MA000117 PR716167 |
FAIR WORK COMMISSION |
DETERMINATION |
Fair Work Act 2009
s.156—4 yearly review of modern awards
4 yearly review of modern awards—plain language re-drafting—standard clauses
(AM2016/15)
MANNEQUINS AND MODELS AWARD 2010
[MA000117]
Mannequins and modelling industry | |
JUSTICE ROSS, PRESIDENT |
MELBOURNE, 29 JANUARY 2020 |
4 yearly review of modern awards—plain language re-drafting—standard clauses—Mannequins and Models Award 2010.
A. Further to the Full Bench decision [[2020] FWCFB 391], 1 issued by the Fair Work Commission on 29 January 2020, the above award is varied as follows:
1. By deleting the definition of “small employer” in clause 3.1.
2. By deleting clause 7—Award flexibility and inserting the following:
7. Individual flexibility arrangements
7.1 Despite anything else in this award, an employer and an individual employee may agree to vary the application of the terms of this award relating to any of the following in order to meet the genuine needs of both the employee and the employer:
(a) arrangements for when work is performed; or
(b) overtime rates; or
(c) penalty rates; or
(d) allowances; or
(e) annual leave loading.
7.2 An agreement must be one that is genuinely made by the employer and the individual employee without coercion or duress.
7.3 An agreement may only be made after the individual employee has commenced employment with the employer.

Tasks to complete
**a)** List the matters under clause 7.1 of the Mannequins and Models Award determination that an employer and an individual employee may agree to vary.
**b)** Return the Mannequins and Models Award determination from "MA000117 PR716167 |" up to and including "Models Award 2010.".
**c)** Take the Mannequins and Models Award determination further from where it stops.

Information provided
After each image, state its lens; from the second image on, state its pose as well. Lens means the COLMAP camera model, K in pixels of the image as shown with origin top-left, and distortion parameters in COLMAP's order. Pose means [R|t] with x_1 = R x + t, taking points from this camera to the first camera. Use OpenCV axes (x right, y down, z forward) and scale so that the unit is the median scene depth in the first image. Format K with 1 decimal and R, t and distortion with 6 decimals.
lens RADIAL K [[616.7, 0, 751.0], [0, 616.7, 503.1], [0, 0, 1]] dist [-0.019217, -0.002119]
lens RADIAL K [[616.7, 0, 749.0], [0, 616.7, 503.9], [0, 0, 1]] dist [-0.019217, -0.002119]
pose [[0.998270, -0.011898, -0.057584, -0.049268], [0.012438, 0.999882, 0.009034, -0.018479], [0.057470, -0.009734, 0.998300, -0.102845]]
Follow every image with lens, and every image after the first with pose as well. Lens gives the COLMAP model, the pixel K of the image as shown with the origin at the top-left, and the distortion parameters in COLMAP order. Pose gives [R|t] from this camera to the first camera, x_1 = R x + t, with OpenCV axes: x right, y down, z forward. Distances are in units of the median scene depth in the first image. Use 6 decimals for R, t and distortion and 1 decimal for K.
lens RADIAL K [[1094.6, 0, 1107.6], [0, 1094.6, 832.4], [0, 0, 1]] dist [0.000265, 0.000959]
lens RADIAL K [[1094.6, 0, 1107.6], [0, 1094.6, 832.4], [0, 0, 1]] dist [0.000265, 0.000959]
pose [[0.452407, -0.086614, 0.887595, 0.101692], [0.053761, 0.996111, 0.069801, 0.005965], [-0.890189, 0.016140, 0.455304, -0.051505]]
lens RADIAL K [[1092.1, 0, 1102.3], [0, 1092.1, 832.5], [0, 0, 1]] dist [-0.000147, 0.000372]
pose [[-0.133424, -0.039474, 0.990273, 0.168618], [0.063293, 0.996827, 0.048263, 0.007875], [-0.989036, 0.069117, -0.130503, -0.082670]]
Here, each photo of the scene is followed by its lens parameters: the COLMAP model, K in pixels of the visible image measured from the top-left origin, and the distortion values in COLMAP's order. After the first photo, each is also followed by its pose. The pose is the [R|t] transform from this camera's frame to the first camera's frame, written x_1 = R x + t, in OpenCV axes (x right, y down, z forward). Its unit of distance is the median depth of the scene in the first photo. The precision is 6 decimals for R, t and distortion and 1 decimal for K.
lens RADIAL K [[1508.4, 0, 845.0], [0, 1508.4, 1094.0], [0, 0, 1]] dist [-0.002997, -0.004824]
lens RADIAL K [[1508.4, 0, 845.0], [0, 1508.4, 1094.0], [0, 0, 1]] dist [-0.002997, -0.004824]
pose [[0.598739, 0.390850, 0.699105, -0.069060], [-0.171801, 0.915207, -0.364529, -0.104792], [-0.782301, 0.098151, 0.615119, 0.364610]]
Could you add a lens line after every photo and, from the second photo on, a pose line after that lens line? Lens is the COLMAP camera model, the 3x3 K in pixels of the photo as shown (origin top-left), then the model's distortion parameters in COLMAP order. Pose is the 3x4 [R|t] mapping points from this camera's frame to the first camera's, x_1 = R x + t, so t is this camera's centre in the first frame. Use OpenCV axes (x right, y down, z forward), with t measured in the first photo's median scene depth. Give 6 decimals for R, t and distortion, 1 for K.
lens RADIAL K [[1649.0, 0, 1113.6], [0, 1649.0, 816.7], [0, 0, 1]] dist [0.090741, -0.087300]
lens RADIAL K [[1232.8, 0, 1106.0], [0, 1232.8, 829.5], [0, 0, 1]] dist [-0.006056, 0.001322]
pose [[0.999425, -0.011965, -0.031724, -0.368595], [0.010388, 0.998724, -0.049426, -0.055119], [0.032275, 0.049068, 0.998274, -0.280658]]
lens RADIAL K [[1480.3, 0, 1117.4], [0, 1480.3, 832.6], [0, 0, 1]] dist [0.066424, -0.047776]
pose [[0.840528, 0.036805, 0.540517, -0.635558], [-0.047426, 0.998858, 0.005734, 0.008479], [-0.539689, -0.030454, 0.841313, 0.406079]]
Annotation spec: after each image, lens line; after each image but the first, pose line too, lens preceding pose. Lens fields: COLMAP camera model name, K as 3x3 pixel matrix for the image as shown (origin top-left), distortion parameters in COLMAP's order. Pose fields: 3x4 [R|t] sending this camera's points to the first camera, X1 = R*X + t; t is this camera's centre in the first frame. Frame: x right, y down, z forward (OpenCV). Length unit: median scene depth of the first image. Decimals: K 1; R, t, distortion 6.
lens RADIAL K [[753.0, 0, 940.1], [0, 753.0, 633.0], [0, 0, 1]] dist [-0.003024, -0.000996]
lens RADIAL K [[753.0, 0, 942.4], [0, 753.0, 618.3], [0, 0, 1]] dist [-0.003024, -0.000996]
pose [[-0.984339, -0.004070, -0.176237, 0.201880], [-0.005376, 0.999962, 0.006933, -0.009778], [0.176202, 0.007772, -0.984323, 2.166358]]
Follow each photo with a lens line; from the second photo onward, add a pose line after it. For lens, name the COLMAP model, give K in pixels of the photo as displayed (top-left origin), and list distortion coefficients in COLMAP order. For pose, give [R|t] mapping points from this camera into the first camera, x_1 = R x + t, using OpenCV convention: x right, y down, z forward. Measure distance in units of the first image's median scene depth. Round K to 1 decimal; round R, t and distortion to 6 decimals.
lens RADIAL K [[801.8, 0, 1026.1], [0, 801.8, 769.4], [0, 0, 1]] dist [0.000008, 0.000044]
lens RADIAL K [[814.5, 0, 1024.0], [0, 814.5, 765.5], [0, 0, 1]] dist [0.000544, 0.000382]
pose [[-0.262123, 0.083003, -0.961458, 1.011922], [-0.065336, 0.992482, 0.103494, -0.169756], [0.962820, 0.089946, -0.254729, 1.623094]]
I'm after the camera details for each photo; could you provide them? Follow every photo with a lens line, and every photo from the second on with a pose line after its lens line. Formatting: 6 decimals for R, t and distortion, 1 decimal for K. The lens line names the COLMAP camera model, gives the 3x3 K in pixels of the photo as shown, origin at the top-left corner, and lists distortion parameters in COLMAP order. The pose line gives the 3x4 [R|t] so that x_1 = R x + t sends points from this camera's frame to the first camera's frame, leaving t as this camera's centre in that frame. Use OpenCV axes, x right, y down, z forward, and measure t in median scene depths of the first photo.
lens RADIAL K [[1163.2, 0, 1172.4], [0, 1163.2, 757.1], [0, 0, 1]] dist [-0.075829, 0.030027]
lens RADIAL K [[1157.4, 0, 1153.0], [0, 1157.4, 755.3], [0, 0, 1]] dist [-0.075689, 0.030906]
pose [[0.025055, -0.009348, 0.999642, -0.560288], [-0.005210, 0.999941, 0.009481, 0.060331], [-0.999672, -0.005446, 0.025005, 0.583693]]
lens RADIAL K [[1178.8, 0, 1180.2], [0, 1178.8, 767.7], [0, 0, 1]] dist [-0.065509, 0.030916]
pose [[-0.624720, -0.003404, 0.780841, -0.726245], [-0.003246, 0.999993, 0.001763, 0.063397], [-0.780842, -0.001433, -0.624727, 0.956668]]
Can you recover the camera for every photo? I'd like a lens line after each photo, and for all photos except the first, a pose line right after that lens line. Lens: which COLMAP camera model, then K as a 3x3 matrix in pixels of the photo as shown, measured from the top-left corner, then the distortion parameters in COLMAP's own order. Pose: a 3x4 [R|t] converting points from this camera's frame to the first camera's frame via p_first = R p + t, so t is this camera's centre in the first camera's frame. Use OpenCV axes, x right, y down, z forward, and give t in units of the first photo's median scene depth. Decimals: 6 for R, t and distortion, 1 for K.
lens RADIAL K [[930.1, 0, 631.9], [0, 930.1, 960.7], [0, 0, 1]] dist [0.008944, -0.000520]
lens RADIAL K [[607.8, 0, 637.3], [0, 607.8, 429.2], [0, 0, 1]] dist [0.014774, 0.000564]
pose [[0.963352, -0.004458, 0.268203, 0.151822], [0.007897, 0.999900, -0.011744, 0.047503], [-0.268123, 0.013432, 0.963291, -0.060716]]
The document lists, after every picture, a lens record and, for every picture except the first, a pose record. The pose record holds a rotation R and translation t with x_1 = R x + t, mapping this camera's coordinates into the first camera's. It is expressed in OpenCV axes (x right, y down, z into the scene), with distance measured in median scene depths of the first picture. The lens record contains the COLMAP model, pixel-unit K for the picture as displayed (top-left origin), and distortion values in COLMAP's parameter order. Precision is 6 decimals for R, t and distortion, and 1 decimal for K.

Answer set
**a)**
- arrangements for when work is performed
- overtime rates
- penalty rates
- allowances
- annual leave loading

**b)**
MA000117 PR716167 |
FAIR WORK COMMISSION |
DETERMINATION |
Fair Work Act 2009
s.156—4 yearly review of modern awards
4 yearly review of modern awards—plain language re-drafting—standard clauses
(AM2016/15)
MANNEQUINS AND MODELS AWARD 2010
[MA000117]
Mannequins and modelling industry | |
JUSTICE ROSS, PRESIDENT |
MELBOURNE, 29 JANUARY 2020 |
4 yearly review of modern awards—plain language re-drafting—standard clauses—Mannequins and Models Award 2010.

**c)**
7.4 An employer who wishes to initiate the making of an agreement must:
(a) give the employee a written proposal; and
(b) if the employer is aware that the employee has, or reasonably should be aware that the employee may have, limited understanding of written English, take reasonable steps (including providing a translation in an appropriate language) to ensure that the employee understands the proposal.
7.5 An agreement must result in the employee being better off overall at the time the agreement is made than if the agreement had not been made.
7.6 An agreement must do all of the following:
(a) state the names of the employer and the employee; and
(b) identify the award term, or award terms, the application of which is to be varied; and
(c) set out how the application of the award term, or each award term, is varied; and
(d) set out how the agreement results in the employee being better off overall at the time the agreement is made than if the agreement had not been made; and
(e) state the date the agreement is to start.
7.7 An agreement must be:
(a) in writing; and
(b) signed by the employer and the employee and, if the employee is under 18 years of age, by the employee’s parent or guardian.
7.8 Except as provided in clause 7.7(b), an agreement must not require the approval or consent of a person other than the employer and the employee.
7.9 The employer must keep the agreement as a time and wages record and give a copy to the employee.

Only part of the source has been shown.